They shall call the nobles thereof to the kingdom, but none shall be there; and all its princes shall be nothing. And thorns shall come up in its palaces, nettles and thistles in the fortresses thereof; and it shall be a habitation of jackals, a court for ostriches.
--Isaiah 34:12-13
Also: Jackalmen aren't a species--they're a moral consequence. If a man should betray a friend in the Colossal Waste, he becomes one. If a woman should steal from an innocent, she becomes a horned she-jackal.
Stats are basically as a human magic user except roll 2d6+6 for intelligence, 4d4 for strength, plus enhanced hearing. They'll only bite you if they've carved a curse into their teeth or in case of genuine desperation.
They carry khopesh swords, barbed nets and gold sickles. The sickles can be imbued with a single spell at a time, storing the spell and discharging it when it hits a target--they can also be thrown. This is all awful.
They worship Nathrekk the Devourer who is a three-headed jackal whose wide radiating mouths form a black blossom. It is said Nathrekk is brother to En Gorath, it is said they keep secrets from one another.
They live in the ruins of our cities, so their scheme is to encourage and then annihilate your culture. How far along in the two-step they've gotten depends what century and hex you're in. Their government is very Lottery In Babylon. Even in their most progressive phase they encourage only malefactors--organizing despots, crimelords, sellers of homes.

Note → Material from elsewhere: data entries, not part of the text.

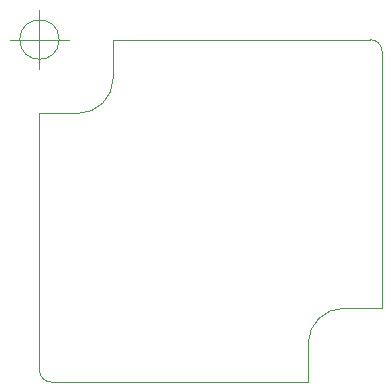
<source format=gbr>
G04 #@! TF.GenerationSoftware,KiCad,Pcbnew,7.0.11-7.0.11~ubuntu22.04.1*
G04 #@! TF.CreationDate,2024-04-10T19:00:30+01:00*
G04 #@! TF.ProjectId,KitchenTimer,4b697463-6865-46e5-9469-6d65722e6b69,rev?*
G04 #@! TF.SameCoordinates,PX44794c0PY22243c0*
G04 #@! TF.FileFunction,Profile,NP*
%FSLAX45Y45*%
G04 Gerber Fmt 4.5, Leading zero omitted, Abs format (unit mm)*
G04 Created by KiCad (PCBNEW 7.0.11-7.0.11~ubuntu22.04.1) date 2024-04-10 19:00:30*
%MOMM*%
%LPD*%
G01*
G04 APERTURE LIST*
G04 #@! TA.AperFunction,Profile*
%ADD10C,0.100000*%
G04 #@! TD*
G04 APERTURE END LIST*
D10*
X2900000Y-100000D02*
G75*
G03*
X2800000Y0I-100000J0D01*
G01*
X2275000Y-2900000D02*
X100000Y-2900000D01*
X0Y-2800000D02*
G75*
G03*
X100000Y-2900000I100000J0D01*
G01*
X0Y-2800000D02*
X0Y-625000D01*
X625000Y-325000D02*
X625000Y0D01*
X2900000Y-100000D02*
X2900000Y-2275000D01*
X325000Y-625000D02*
G75*
G03*
X625000Y-325000I0J300000D01*
G01*
X2800000Y0D02*
X625000Y0D01*
X2575000Y-2275000D02*
X2900000Y-2275000D01*
X2275000Y-2575000D02*
X2275000Y-2900000D01*
X2575000Y-2275000D02*
G75*
G03*
X2275000Y-2575000I0J-300000D01*
G01*
X325000Y-625000D02*
X0Y-625000D01*
X166667Y0D02*
G75*
G03*
X-166667Y0I-166667J0D01*
G01*
X-166667Y0D02*
G75*
G03*
X166667Y0I166667J0D01*
G01*
X-250000Y0D02*
X250000Y0D01*
X0Y250000D02*
X0Y-250000D01*
M02*

</source>
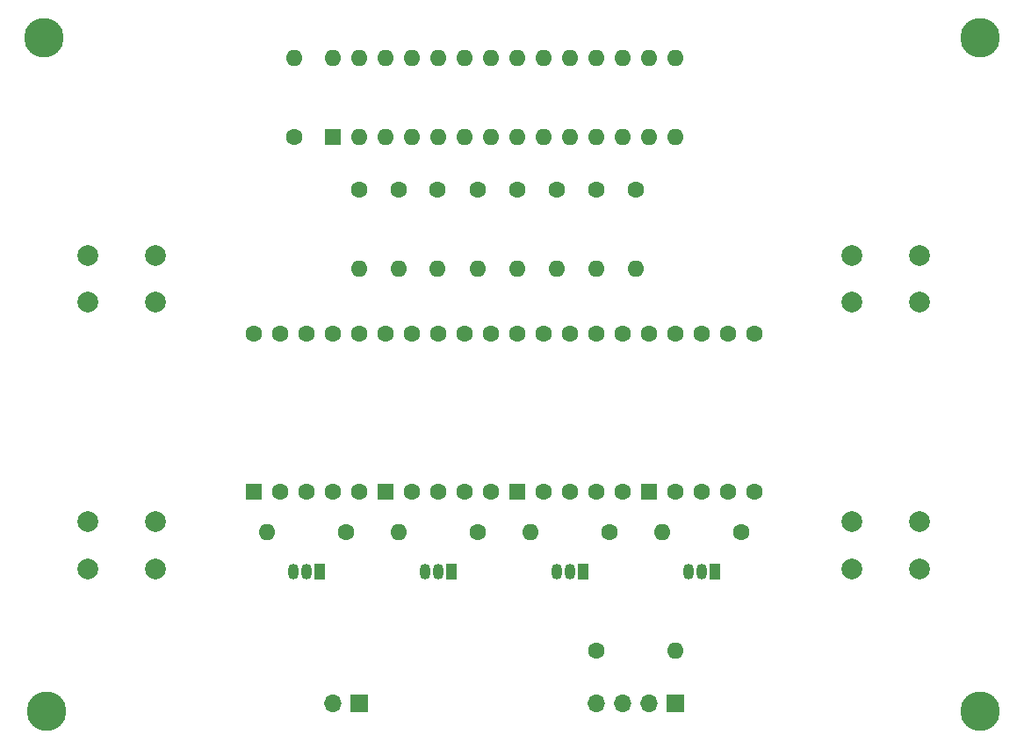
<source format=gbr>
%TF.GenerationSoftware,KiCad,Pcbnew,6.0.7*%
%TF.CreationDate,2022-08-16T20:24:01-07:00*%
%TF.ProjectId,thermometer-digital-min_max-pcb,74686572-6d6f-46d6-9574-65722d646967,rev?*%
%TF.SameCoordinates,Original*%
%TF.FileFunction,Soldermask,Bot*%
%TF.FilePolarity,Negative*%
%FSLAX46Y46*%
G04 Gerber Fmt 4.6, Leading zero omitted, Abs format (unit mm)*
G04 Created by KiCad (PCBNEW 6.0.7) date 2022-08-16 20:24:01*
%MOMM*%
%LPD*%
G01*
G04 APERTURE LIST*
%ADD10C,1.600000*%
%ADD11O,1.600000X1.600000*%
%ADD12R,1.700000X1.700000*%
%ADD13O,1.700000X1.700000*%
%ADD14R,1.600000X1.600000*%
%ADD15C,2.600000*%
%ADD16C,3.800000*%
%ADD17R,1.050000X1.500000*%
%ADD18O,1.050000X1.500000*%
%ADD19C,2.000000*%
G04 APERTURE END LIST*
D10*
%TO.C,R4*%
X152400000Y-59690000D03*
D11*
X152400000Y-67310000D03*
%TD*%
D10*
%TO.C,R0*%
X137160000Y-59690000D03*
D11*
X137160000Y-67310000D03*
%TD*%
D12*
%TO.C,J1*%
X137160000Y-109220000D03*
D13*
X134620000Y-109220000D03*
%TD*%
D14*
%TO.C,D2*%
X139700000Y-88777500D03*
D10*
X142240000Y-88777500D03*
X144780000Y-88777500D03*
X147320000Y-88777500D03*
X149860000Y-88777500D03*
X149860000Y-73537500D03*
X147320000Y-73537500D03*
X144780000Y-73537500D03*
X142240000Y-73537500D03*
X139700000Y-73537500D03*
%TD*%
%TO.C,R9*%
X148590000Y-92710000D03*
D11*
X140970000Y-92710000D03*
%TD*%
D14*
%TO.C,D0*%
X165100000Y-88777500D03*
D10*
X167640000Y-88777500D03*
X170180000Y-88777500D03*
X172720000Y-88777500D03*
X175260000Y-88777500D03*
X175260000Y-73537500D03*
X172720000Y-73537500D03*
X170180000Y-73537500D03*
X167640000Y-73537500D03*
X165100000Y-73537500D03*
%TD*%
%TO.C,R1*%
X140970000Y-59690000D03*
D11*
X140970000Y-67310000D03*
%TD*%
D14*
%TO.C,U0*%
X134620000Y-54610000D03*
D11*
X137160000Y-54610000D03*
X139700000Y-54610000D03*
X142240000Y-54610000D03*
X144780000Y-54610000D03*
X147320000Y-54610000D03*
X149860000Y-54610000D03*
X152400000Y-54610000D03*
X154940000Y-54610000D03*
X157480000Y-54610000D03*
X160020000Y-54610000D03*
X162560000Y-54610000D03*
X165100000Y-54610000D03*
X167640000Y-54610000D03*
X167640000Y-46990000D03*
X165100000Y-46990000D03*
X162560000Y-46990000D03*
X160020000Y-46990000D03*
X157480000Y-46990000D03*
X154940000Y-46990000D03*
X152400000Y-46990000D03*
X149860000Y-46990000D03*
X147320000Y-46990000D03*
X144780000Y-46990000D03*
X142240000Y-46990000D03*
X139700000Y-46990000D03*
X137160000Y-46990000D03*
X134620000Y-46990000D03*
%TD*%
D10*
%TO.C,R8*%
X135890000Y-92710000D03*
D11*
X128270000Y-92710000D03*
%TD*%
D15*
%TO.C,REF\u002A\u002A*%
X197000000Y-45000000D03*
D16*
X197000000Y-45000000D03*
%TD*%
D17*
%TO.C,Q2*%
X146050000Y-96520000D03*
D18*
X144780000Y-96520000D03*
X143510000Y-96520000D03*
%TD*%
D10*
%TO.C,R10*%
X161290000Y-92710000D03*
D11*
X153670000Y-92710000D03*
%TD*%
D16*
%TO.C,REF\u002A\u002A*%
X106800000Y-45000000D03*
D15*
X106800000Y-45000000D03*
%TD*%
D10*
%TO.C,R5*%
X156210000Y-59690000D03*
D11*
X156210000Y-67310000D03*
%TD*%
D10*
%TO.C,R3*%
X148590000Y-59690000D03*
D11*
X148590000Y-67310000D03*
%TD*%
D19*
%TO.C,B0*%
X191210000Y-66040000D03*
X184710000Y-66040000D03*
X191210000Y-70540000D03*
X184710000Y-70540000D03*
%TD*%
%TO.C,B3*%
X184710000Y-91730000D03*
X191210000Y-91730000D03*
X191210000Y-96230000D03*
X184710000Y-96230000D03*
%TD*%
D10*
%TO.C,R11*%
X173990000Y-92710000D03*
D11*
X166370000Y-92710000D03*
%TD*%
D10*
%TO.C,R13*%
X130927000Y-54620000D03*
D11*
X130927000Y-47000000D03*
%TD*%
D10*
%TO.C,R6*%
X160020000Y-59690000D03*
D11*
X160020000Y-67310000D03*
%TD*%
D19*
%TO.C,B2*%
X117550000Y-91730000D03*
X111050000Y-91730000D03*
X117550000Y-96230000D03*
X111050000Y-96230000D03*
%TD*%
D15*
%TO.C,REF\u002A\u002A*%
X107000000Y-110000000D03*
D16*
X107000000Y-110000000D03*
%TD*%
D17*
%TO.C,Q3*%
X133350000Y-96520000D03*
D18*
X132080000Y-96520000D03*
X130810000Y-96520000D03*
%TD*%
D14*
%TO.C,D3*%
X127000000Y-88777500D03*
D10*
X129540000Y-88777500D03*
X132080000Y-88777500D03*
X134620000Y-88777500D03*
X137160000Y-88777500D03*
X137160000Y-73537500D03*
X134620000Y-73537500D03*
X132080000Y-73537500D03*
X129540000Y-73537500D03*
X127000000Y-73537500D03*
%TD*%
D19*
%TO.C,B1*%
X111050000Y-66040000D03*
X117550000Y-66040000D03*
X117550000Y-70540000D03*
X111050000Y-70540000D03*
%TD*%
D16*
%TO.C,REF\u002A\u002A*%
X197000000Y-110000000D03*
D15*
X197000000Y-110000000D03*
%TD*%
D10*
%TO.C,R7*%
X163830000Y-59690000D03*
D11*
X163830000Y-67310000D03*
%TD*%
D17*
%TO.C,Q1*%
X158750000Y-96520000D03*
D18*
X157480000Y-96520000D03*
X156210000Y-96520000D03*
%TD*%
D10*
%TO.C,R12*%
X160020000Y-104140000D03*
D11*
X167640000Y-104140000D03*
%TD*%
D12*
%TO.C,J0*%
X167640000Y-109220000D03*
D13*
X165100000Y-109220000D03*
X162560000Y-109220000D03*
X160020000Y-109220000D03*
%TD*%
D14*
%TO.C,D1*%
X152400000Y-88777500D03*
D10*
X154940000Y-88777500D03*
X157480000Y-88777500D03*
X160020000Y-88777500D03*
X162560000Y-88777500D03*
X162560000Y-73537500D03*
X160020000Y-73537500D03*
X157480000Y-73537500D03*
X154940000Y-73537500D03*
X152400000Y-73537500D03*
%TD*%
D17*
%TO.C,Q0*%
X171450000Y-96520000D03*
D18*
X170180000Y-96520000D03*
X168910000Y-96520000D03*
%TD*%
D10*
%TO.C,R2*%
X144680000Y-59690000D03*
D11*
X144680000Y-67310000D03*
%TD*%
M02*

</source>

Jackalman magic involves disorientation, switching, the nesting of dimensions. Like a classic jackalman spell is turning a puddle of water into the surface of a deep and shark-infested vertical sea, another is fucking up your relation to physical space--imagine the weird inside-out rooms in the Red & Pleasant Land dungeon transported to a fake-Islamic environment full of fountains, muqarnas, bas-reliefs.

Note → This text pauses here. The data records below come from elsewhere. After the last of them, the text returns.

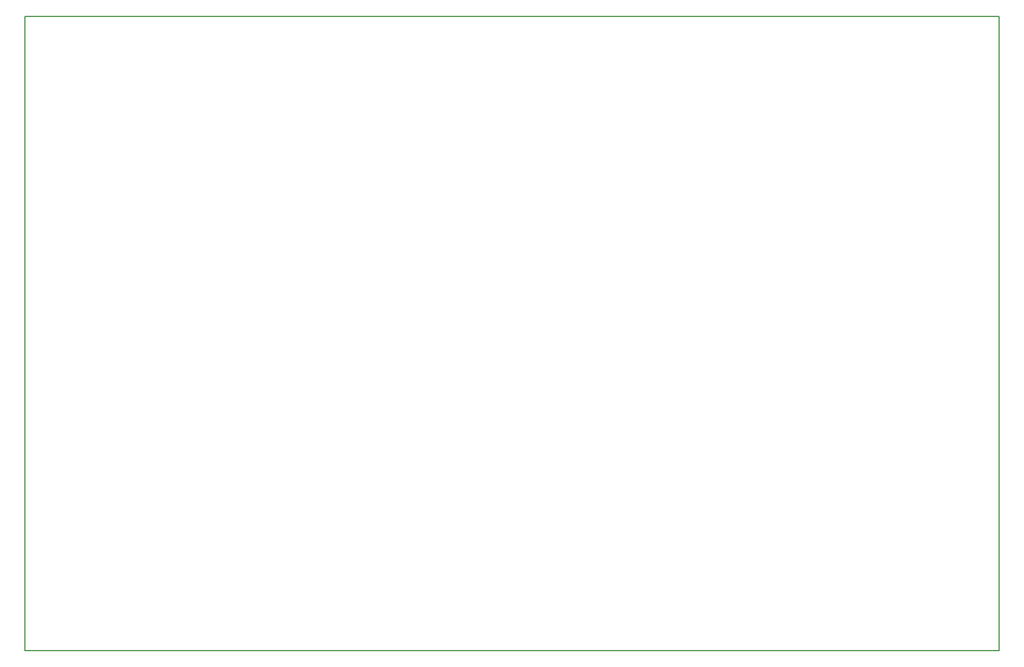
<source format=gbr>
G04 #@! TF.FileFunction,Profile,NP*
%FSLAX46Y46*%
G04 Gerber Fmt 4.6, Leading zero omitted, Abs format (unit mm)*
G04 Created by KiCad (PCBNEW 4.0.2+e4-6225~38~ubuntu15.10.1-stable) date 2016. máj. 17., kedd, 20.14.27 CEST*
%MOMM*%
G01*
G04 APERTURE LIST*
%ADD10C,0.100000*%
%ADD11C,0.150000*%
G04 APERTURE END LIST*
D10*
D11*
X180000000Y-30000000D02*
X180000000Y-30500000D01*
X34250000Y-30000000D02*
X180000000Y-30000000D01*
X34250000Y-125000000D02*
X34250000Y-30000000D01*
X180000000Y-125000000D02*
X34250000Y-125000000D01*
X180000000Y-30500000D02*
X180000000Y-125000000D01*
M02*

</source>
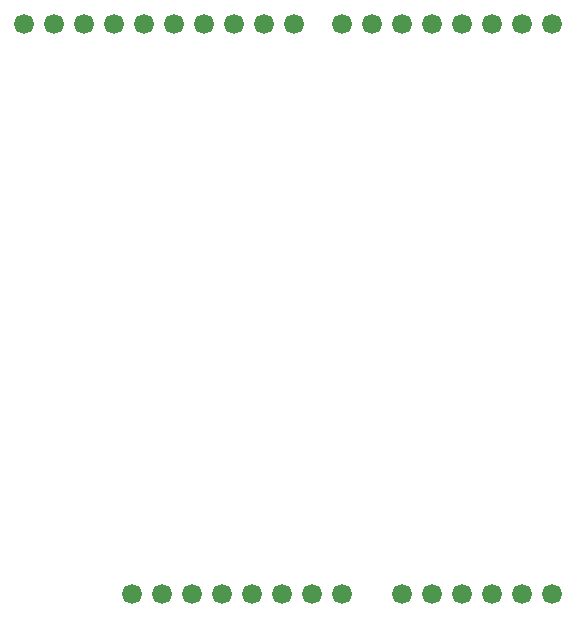
<source format=gtl>
G04 MADE WITH FRITZING*
G04 WWW.FRITZING.ORG*
G04 DOUBLE SIDED*
G04 HOLES PLATED*
G04 CONTOUR ON CENTER OF CONTOUR VECTOR*
%ASAXBY*%
%FSLAX23Y23*%
%MOIN*%
%OFA0B0*%
%SFA1.0B1.0*%
%ADD10C,0.066194*%
%ADD11C,0.066222*%
%LNCOPPER1*%
G90*
G70*
G54D10*
X2103Y111D03*
X2203Y111D03*
X2303Y111D03*
X2403Y111D03*
X2503Y111D03*
G54D11*
X1643Y2011D03*
X1543Y2011D03*
X1443Y2011D03*
X1343Y2011D03*
X1243Y2011D03*
X1143Y2011D03*
X1043Y2011D03*
X943Y2011D03*
X843Y2011D03*
X743Y2011D03*
X2503Y2011D03*
X2403Y2011D03*
X2303Y2011D03*
X2203Y2011D03*
X2103Y2011D03*
X2003Y2011D03*
X1903Y2011D03*
X1803Y2011D03*
G54D10*
X1203Y111D03*
X1103Y111D03*
X1303Y111D03*
X1403Y111D03*
X1503Y111D03*
X1603Y111D03*
X1703Y111D03*
X1803Y111D03*
X2003Y111D03*
G04 End of Copper1*
M02*
</source>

Probably the worst thing they do is throw babies. Specifically: they take a human child and stuff it into an outfit not unlike a baby-pajama version of siberian bear armor...

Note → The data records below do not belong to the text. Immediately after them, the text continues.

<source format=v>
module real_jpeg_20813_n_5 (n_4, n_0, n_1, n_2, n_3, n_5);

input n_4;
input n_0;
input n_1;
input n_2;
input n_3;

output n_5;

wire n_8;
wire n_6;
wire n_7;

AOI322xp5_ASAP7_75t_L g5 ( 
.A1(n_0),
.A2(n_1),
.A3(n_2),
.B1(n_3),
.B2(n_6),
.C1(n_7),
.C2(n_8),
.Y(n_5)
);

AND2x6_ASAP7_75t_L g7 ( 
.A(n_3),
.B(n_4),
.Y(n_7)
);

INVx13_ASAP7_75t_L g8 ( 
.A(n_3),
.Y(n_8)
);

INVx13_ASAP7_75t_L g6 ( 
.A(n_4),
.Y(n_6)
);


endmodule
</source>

...then huck the babies at you. If you catch the baby it might live, but then the spikes are poison--and also they're spikes.
Their leaders prefer to meet you before killing you. They'll typically be accompanied by a pair of sub-priests chanting a version of the Sanctuary spell that makes it impossible to attack or be attacked. They'll start by just talking if they can, taunt you, then leave.
They are ruled by the horned she-jackals, high-level priestesses--they will always offer you something you greatly desire in exchange for some seemingly innocuous favor, even if you've slain your way through their armies to get to them. They consider it a test of your meddle.
Sapientiam Comedentis Interemptorum
The book is written in a language used in Vornheim, though it is punctuated by terms and pictograms in the ancient language of the Waste and the tongue of the Jackalheads.
Read Magic will allow anyone to read the spells, regardless of what mundane languages they can read.
This text is difficult--it abrades the mind. Beginning as a desert travelogue, it descends into spattered polemic after its author--caravan marooned in the Waste by a bandit raid--kills his fellow travelers for water and recounts his initiation into the ways and society of the Jackal.
The book will reveal the key to the lottery runes and the myriad rites of the Devourer. Once read through and understood, the text will reveal answers to questions about the jackalmen or the horned she-jackals on a successful Int check up to three times.
It includes the following unique spells:
Mass Inscribe (Inscribes a lottery rune on everyone in a 30 foot radius--Level 1)
Clutching Coil (Once a prepared net, rope or other binding is wrapped around a target, the spell causes it to squeeze for 2d6 damage per round--Level 2)
Arrows to Asps (Affects chosen arrows immediately as well as any arrows of the caster's choosing mid-flight if they are shot this round within line of sight--Level 3)(This was stolen from some Conan thing.)
Thousand Claws (as Web but clawed arms reach from a surface. They inflict d6 damage per round--Level 3)
Deepwell (The puddle trick above--Level 3)
Scatter (This only works in a place you call your home and have lived in and prepared for an hour. Range 100'. Everybody in a 30 foot radius has to save vs spell or be teleported to a random room in your home--Level 3)
Derange Space (This only works inside. The entire room is subjected to a random Perplexity of the Interior as in Red & Pleasant Land, only Middle-East-themed--Level 3)
Steal Face (Take and convincingly wear someone's face until it rots off or they get it back. Range: Touch. Level 4.)
Reading the narrative or spells will force a save vs spell. A failed save indicates that the reader has been affected by the text--whenever they roll a natural 1 on a d20 they will be afflicted by desolate visions (treat as Confusion spell) for d4 rounds (d6 rounds if they've read the spells and the narrative) thereafter until treated with some activity or magic which cures madness.
1 comment:
Running a game with a very Egyptian-based faction of assholes screwing with the party; this article should work nicely in complicating their lives further.